A variety of suture materials were utilized, as were differing suture techniques. Due to its innate tensile properties and memory, monofilament was the most challenging to utilize, and a continuous technique appeared to provide the most stable reconstruction. Although the use of self-tightening surgical sutures for skull base reconstruction has been previously reported,9,10 our experience suggested that this approach was of limited value and was not effective in providing a safe dural closure. Attempts to robotically repair the dura with U-clips (Medtronic, Minneapolis, MN) were unsuccessful (data not shown), although this may have been related to the limited tension that can be exerted by the robotic arms.

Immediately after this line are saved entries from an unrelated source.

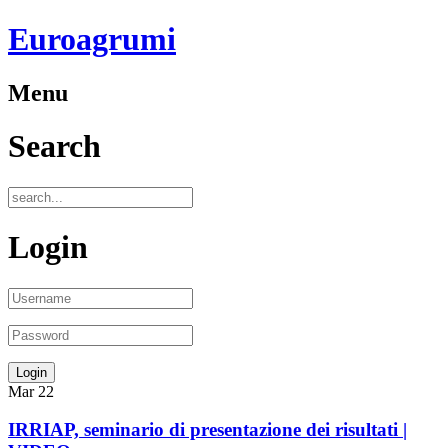
Euroagrumi
Menu
Search
Login
Mar
22
IRRIAP, seminario di presentazione dei risultati |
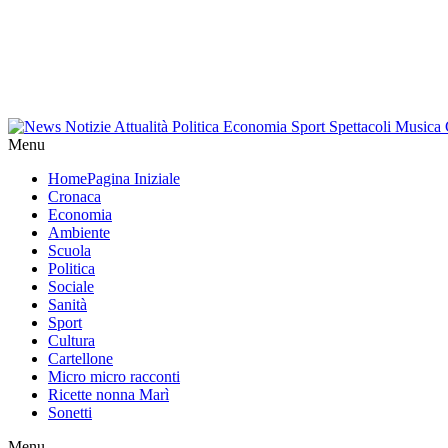
Menu
Home
Pagina Iniziale
Cronaca
Economia
Ambiente
Scuola
Politica
Sociale
Sanità
Sport
Cultura
Cartellone
Micro micro racconti
Ricette nonna Marì
Sonetti
Menu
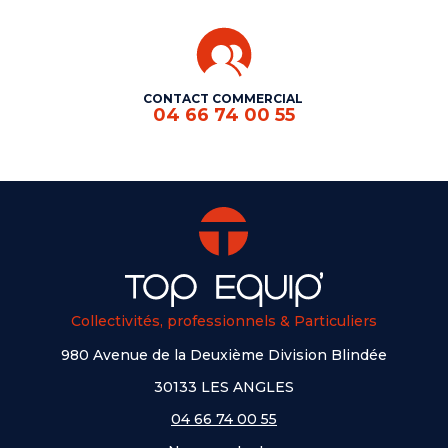
CONTACT COMMERCIAL
04 66 74 00 55
Collectivités, professionnels & Particuliers
980 Avenue de la Deuxième Division Blindée
30133 LES ANGLES
04 66 74 00 55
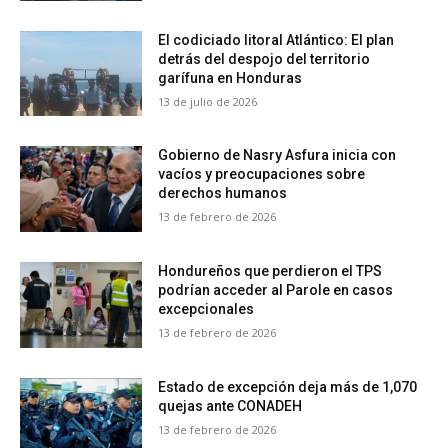
El codiciado litoral Atlántico: El plan
detrás del despojo del territorio
garífuna en Honduras
13 de julio de 2026
Gobierno de Nasry Asfura inicia con
vacíos y preocupaciones sobre
derechos humanos
13 de febrero de 2026
Hondureños que perdieron el TPS
podrían acceder al Parole en casos
excepcionales
13 de febrero de 2026
Estado de excepción deja más de 1,070
quejas ante CONADEH
13 de febrero de 2026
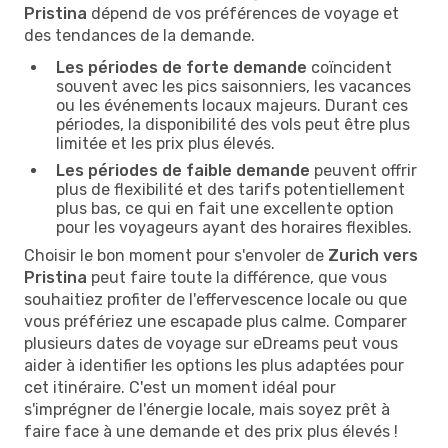
Pristina
dépend de vos préférences de voyage et
des tendances de la demande.
Les périodes de forte demande
coïncident
souvent avec les pics saisonniers, les vacances
ou les événements locaux majeurs. Durant ces
périodes, la disponibilité des vols peut être plus
limitée et les prix plus élevés.
Les périodes de faible demande
peuvent offrir
plus de flexibilité et des tarifs potentiellement
plus bas, ce qui en fait une excellente option
pour les voyageurs ayant des horaires flexibles.
Choisir le bon moment pour s'envoler de
Zurich vers
Pristina
peut faire toute la différence, que vous
souhaitiez profiter de l'effervescence locale ou que
vous préfériez une escapade plus calme. Comparer
plusieurs dates de voyage sur eDreams peut vous
aider à identifier les options les plus adaptées pour
cet itinéraire. C'est un moment idéal pour
s'imprégner de l'énergie locale, mais soyez prêt à
faire face à une demande et des prix plus élevés !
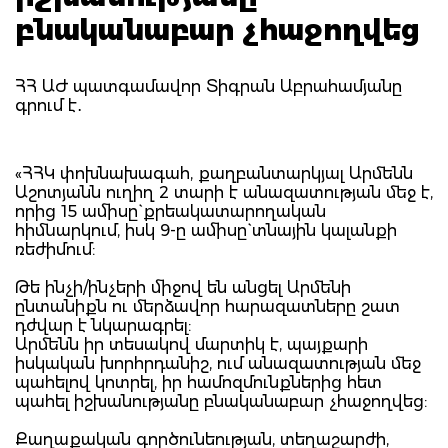
բնականաբար չհաջողվեց
ՀՀ ԱԺ պատգամավոր Տիգրան Աբրահամյանը
գրում է․
«ՀՀԿ փոխնախագահ, քաղբանտարկյալ Արմենն
Աշոտյանն ուղիղ 2 տարի է անազատության մեջ է,
որից 15 ամիսը` քրեակատարողական
հիմնարկում, իսկ 9-ը ամիսը` տնային կալանքի
ռեժիմում:
Թե ինչի/ինչերի միջով են անցել Արմենի
ընտանիքն ու մերձավոր հարազատները շատ
դժվար է նկարագրել:
Արմենն իր տեսակով մարտիկ է, պայքարի
իսկական խորհրդանիշ, ում անազատության մեջ
պահելով կոտրել, իր համոզմունքներից հետ
պահել իշխանությանը բնականաբար չհաջողվեց:
Քաղաքական գործունեության, տեղաշարժի,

The major limitations of this described approach are (1) clinical applicability; (2) suture materials; (3) biological materials; and (4) current robotic instrumentation. Although the DaVinci surgical robot has recently achieved Food and Drug Administration approval for applications in the head and neck, its utility in the skull base and sinonasal cavity remains off-label. Additionally, the current surgical instrumentation has not been optimized for bone resection, which can shorten the life span of the robotic articulating dissectors. Conceptually, this approach offers the opportunity to utilize fascia lata or other biological matrices (e.g., Alloderm, LifeCell Corporation, Branchburg, NJ; Duragen, Integra Neurosciences, Plainsboro, NJ) as a sutured graft, as opposed to overlay or underlay grafts.

RESULTS

In all cases, suture repair of dural defects were successfully performed with robotic-assisted technique (Fig. 2; Video 1). Within the restricted confines of the endonasal resection bed, the robotic system greatly facilitated suturing of the dura with minimal trauma to surrounding critical neurovascular structures, including the orbits, carotid arteries, and frontal lobes. Further, tension-free reconstruction of moderately sized dural defects with mucoperiosteal grafts was technically feasible.

Figure 2.

Figure 2

Reconstruction of the dura. (A) primary repair of a dural defect (arrow) with polyglactin suture (Ethicon, Johnson & Johnson, New Brunswick, NJ). (B) Repair of a large dural defect with a mucosal graft (white arrow).

Video 1.

Download video file (14.6MB, mpg)

Video demonstrating intranasal suture repair of various dural defects and reconstruction with a mucosal graft.

CONCLUSION

In conclusion, we present a novel approach to reconstruction of the anterior cranial base in a preclinical cadaveric model. Although preliminary in nature, this study suggests that traditional suture techniques can be implemented in a confined surgical site with the use of robotic technology. Further optimization of both the technology and the technique is necessary to maximize use in human patients suffering from skull base malignancies.

NOTES

This work was presented at the Annual Meeting of the American Head and Neck Society, 2008.

ACKNOWLEDGMENTS

Dr. Hanna has received an educational grant from Intuitive Surgical for the training residents and fellows in robotic surgery.